Solar Heating Options For Your Home

With the stress on our electrical grids and power supply concerns, more homeowners are opting to use solar heating for their home heating needs.

How Can a Solar Heating System Be Used?

Solar heating harnesses the power of the sun to provide solar thermal energy for solar hot water, solar space heating, and solar pool heaters. A solar heating system saves energy, reduces utility costs, and produces clean energy.

Solar Panels

Many people opt for solar heating for their outdoor swimming pools, which can take huge amounts of energy to heat.

Four Principles of Solar Heating

Passive Solar Heating is based on the idea that we can use the solar energy that naturally falls without installing specialized equipment.

Collection

In order to solar heat your home, you need to collect the sunlight first.

The natural sunlight that already falls can be collected through south-facing windows. They need to be high-performance, direct-gain windows situated vertically over a large surface area. These new windows are vastly different from conventional window designs, which lose energy at night at a greater rate than collected throughout the day. These new windows, however, are designed to retain indoor heat and amplify the sun’s energy.

Storage

As the solar energy is collected, it needs to be stored in building material called thermal mass. Examples of material good for solar energy storage include stone, drywall, brick, concrete, and adobe.

Distribution

The solar energy that has been collected and stored doesn’t need to be used all at once. Rather, it needs to be released as the temperature outside drops.

Energy-efficient construction of a passive solar heating system means that you should be able to avoid additional expensive or sophisticated distribution systems. The laws of thermodynamics work for you in this case as well – hot air rises and fills cooler spaces naturally.

Retention

All of that energy-efficient solar heating will do little good if your home is not adequately insulated. Whatever materials you choose, the recommended insulating factor of walls is about R-30 for walls and R-50 for ceilings. This may seem like overkill, but the appropriate insulation is a necessary investment for a passive solar heating system to work properly.

In addition, it’s important to seal your home against unnecessary air leakage. Start at more obvious points, such as doors and windows, then move onto to recessed lighting, pipes and wire ducts. Materials useful for reducing air leakage include weather-stripping, caulk and expanding foam.

Incorporate Passive Solar Heating Systems

The efficiency and reliability of solar heating systems have increased dramatically since they were first introduced, making them attractive options in the home or business. But there is still room for improvement.

The U.S. Department of Energy (DOE) and its partners are working to design even more cost-effective solar heating systems and to improve the durability of materials used in those systems.

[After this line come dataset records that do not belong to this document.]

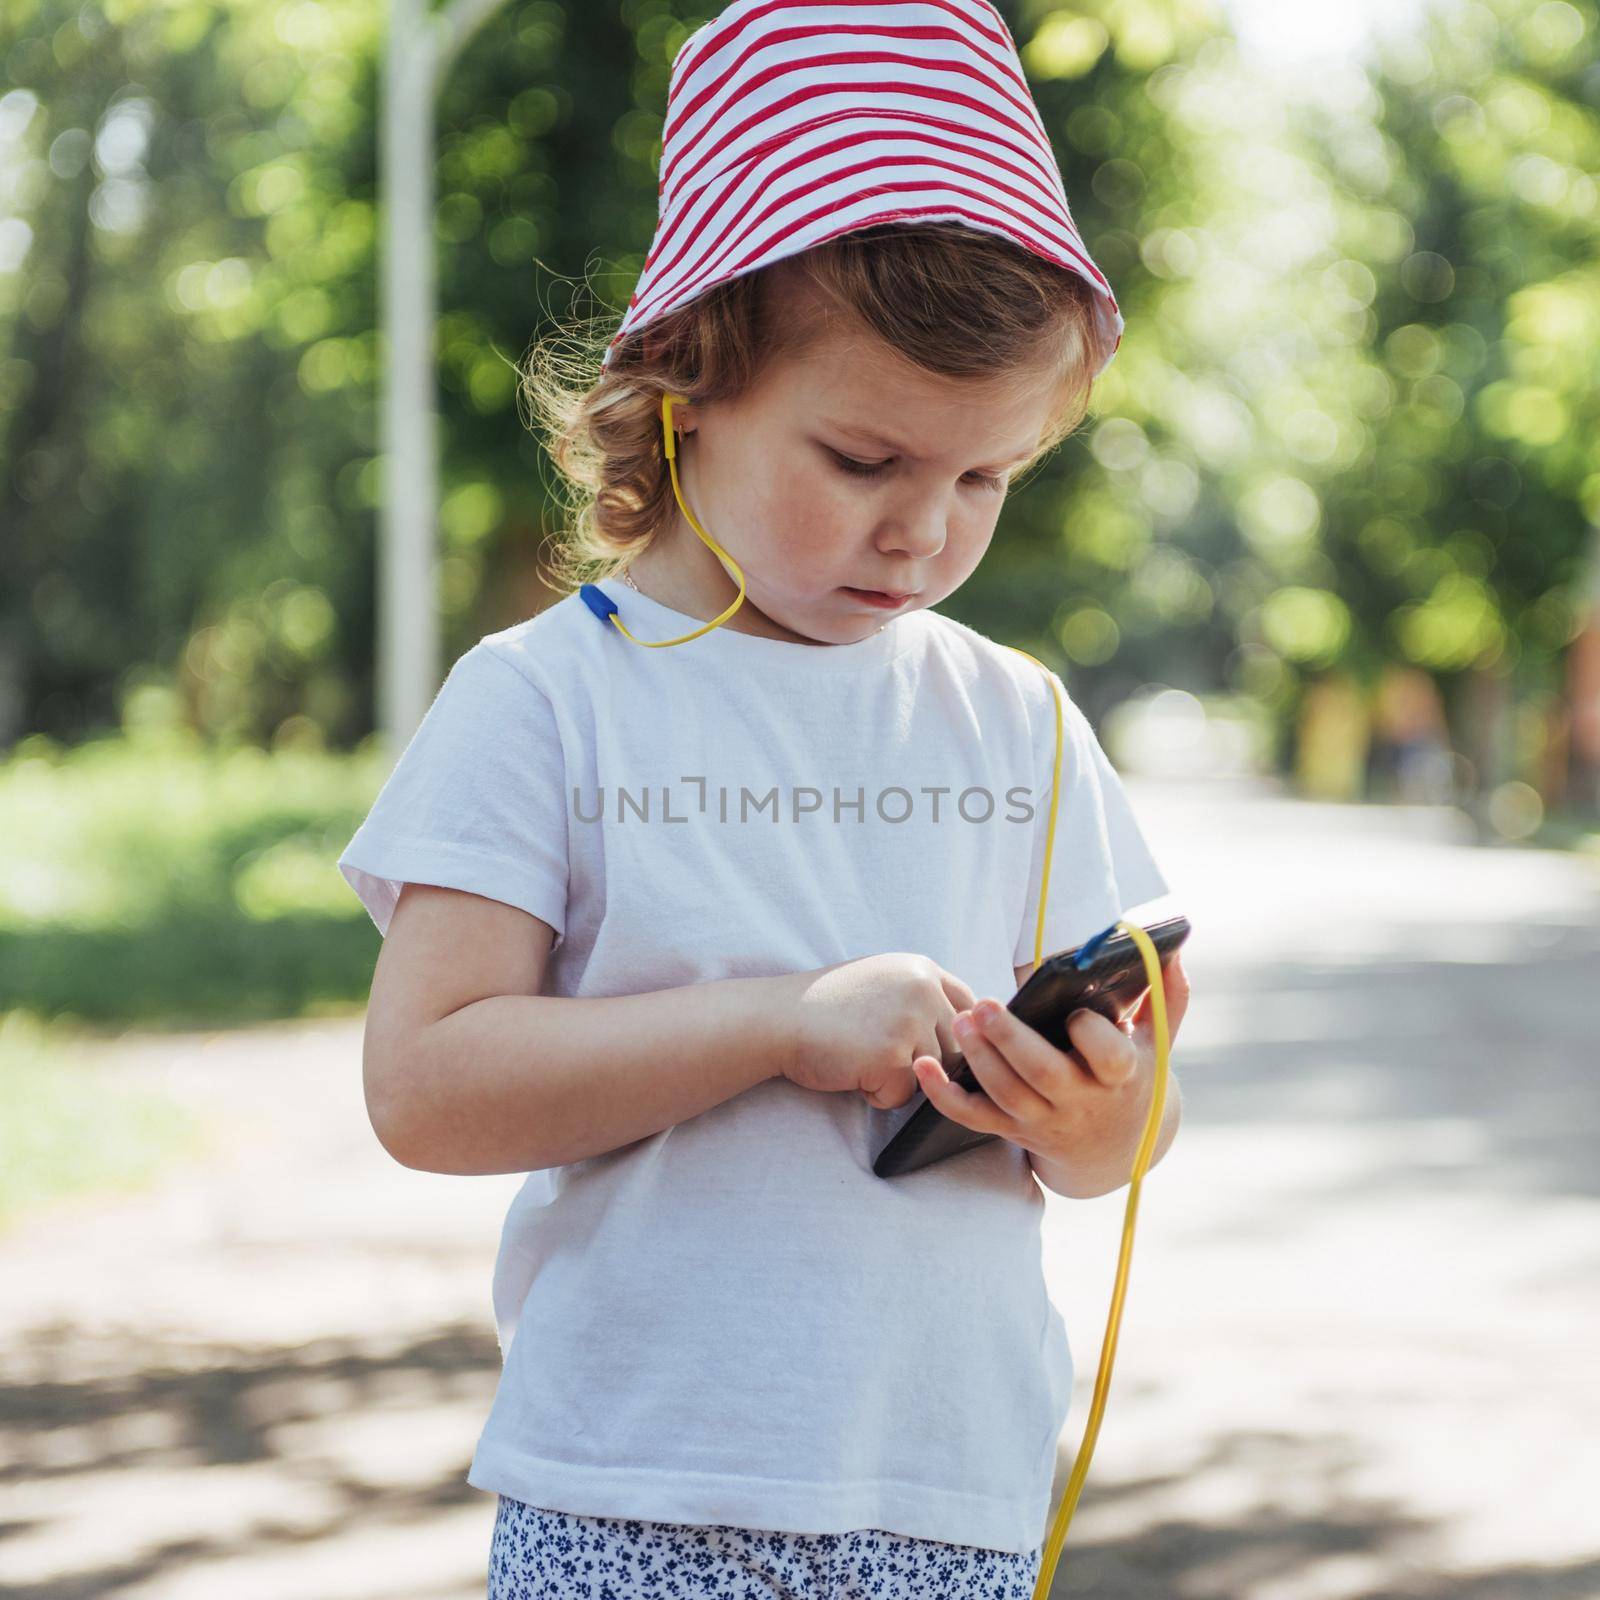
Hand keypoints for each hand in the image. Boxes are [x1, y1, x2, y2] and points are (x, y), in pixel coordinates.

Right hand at [782, 953, 976, 1109]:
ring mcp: (909, 1021)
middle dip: (926, 1062)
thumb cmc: (824, 1006)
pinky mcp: (892, 1055)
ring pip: (932, 1075)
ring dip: (898, 1079)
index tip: (931, 1046)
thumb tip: (964, 1031)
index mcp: (922, 968)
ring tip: (861, 1058)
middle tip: (881, 1053)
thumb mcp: (881, 981)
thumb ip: (921, 996)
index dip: (955, 1035)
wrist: (778, 1018)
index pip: (969, 1008)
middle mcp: (922, 989)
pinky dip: (877, 1095)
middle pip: (957, 1048)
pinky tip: (852, 1071)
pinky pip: (903, 1096)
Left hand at [911, 949, 1191, 1174]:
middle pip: (1042, 1075)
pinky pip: (972, 1117)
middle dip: (1012, 1042)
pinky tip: (923, 1066)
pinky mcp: (1011, 1129)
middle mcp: (1078, 1101)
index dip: (1093, 1037)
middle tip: (985, 1007)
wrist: (1112, 1147)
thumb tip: (1173, 947)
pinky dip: (944, 1095)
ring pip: (1006, 1095)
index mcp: (1118, 1075)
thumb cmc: (1131, 1077)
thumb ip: (1166, 995)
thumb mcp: (1157, 1042)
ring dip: (979, 1060)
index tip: (1078, 1013)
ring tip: (962, 1021)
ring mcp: (1041, 1119)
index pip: (1109, 1060)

This research is helping make these systems more accessible to the average consumer and helping individuals reduce their utility bills and the nation reduce its consumption of fossil fuels.

To help more Americans benefit from these systems, the U.S. Energy Policy Act implemented a 30% tax credit for consumers who install solar water heating systems. To be eligible for this tax credit, the systems must be certified by the Department of Energy’s non-profit partner, the Solar Rating & Certification Corporation (SRCC).